In the interview, Cardinal Vlk said many of the major religious orders were born in earlier centuries and that their “charisms” may not always be suitable to the Church's current period.

“I'm not saying the movements should have precedence. But perhaps they express more the needs of our time. I don't want to say religious orders don't express this, but they were certainly born for another time — and if they still have strength and dynamism, they will continue,” he said.

Cardinal Vlk said he hoped the synod would recognize a model of the Church that is less wedded to structures of the past, and in that sense give the lay movements space to expand, along with other more recent “manifestations of the Holy Spirit.”

Even the scarcity of priests, he said, could be a positive sign that reminds the laity that they, too, are called on to live and announce the Gospel. The priest shortage has serious implications for sacramental life, which is important for the Church, but “the life of the Church is not only the sacraments,” he said. The most important thing is to genuinely “live the life of the Gospel,” he said.

“In the past, perhaps we've had a narrow vision that Jesus is only present in the sacraments. Now, instead, this synod should enlarge the vision of the Church to include all the different types of Jesus’ presence in the Church,” he said.

Cardinal Vlk, who first got involved with lay movements during a period of religious repression in then-Czechoslovakia, where priests were not able to minister freely, said the spiritual commitment of lay movements has been one of the most effective evangelizing tools — more than the preaching of bishops, for example.

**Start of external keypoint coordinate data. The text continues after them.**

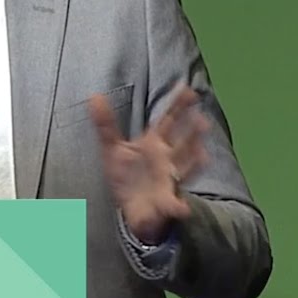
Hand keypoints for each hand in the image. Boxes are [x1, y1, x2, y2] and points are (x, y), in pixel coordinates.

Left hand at [88, 82, 209, 243]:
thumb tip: (94, 95)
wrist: (131, 208)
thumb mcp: (112, 149)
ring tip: (203, 155)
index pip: (169, 120)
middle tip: (202, 119)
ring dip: (194, 162)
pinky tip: (183, 208)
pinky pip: (174, 204)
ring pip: (185, 168)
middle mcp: (167, 158)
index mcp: (155, 143)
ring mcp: (169, 179)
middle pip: (182, 142)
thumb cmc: (127, 176)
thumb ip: (105, 124)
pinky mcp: (166, 201)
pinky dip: (179, 207)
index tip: (188, 89)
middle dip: (192, 132)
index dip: (178, 105)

“I've been at meetings of these movements attended by others — people who were only ‘half-believers’ — and I've seen many of them convert right there. This way of living the Gospel appeals to them. It inspires them,” he said.

“It's not necessary that they sign up in the movement,” he added.

Cardinal Vlk acknowledged that the role of lay movements, which now number about 150, has not always been well understood in the Church, especially in the early years of Pope John Paul II's pontificate when many of the movements were experiencing significant growth. But he said the movements have matured and shown local bishops that they are valid ways of living the faith.

Cardinal Vlk said the Pope sent a clear and forceful signal when he presided over a meeting of 50 of the biggest lay movements in Rome in 1998.

“He wanted to have an ‘exhibit,’ you might say, of the movements as an expression of the activity of the Holy Spirit,” the cardinal said. He said the Pope's endorsement of the movements helped bolster their standing in the Church.

Cardinal Vlk said the movements have merely taken advantage of a legitimate “space for renewal” in the Church.

“The Holy Spirit has left this space so that it is always possible to correct, to renew. Because sometimes the institutional dimension of the Church — the hierarchy, the sacraments — has very fixed paths,” he said.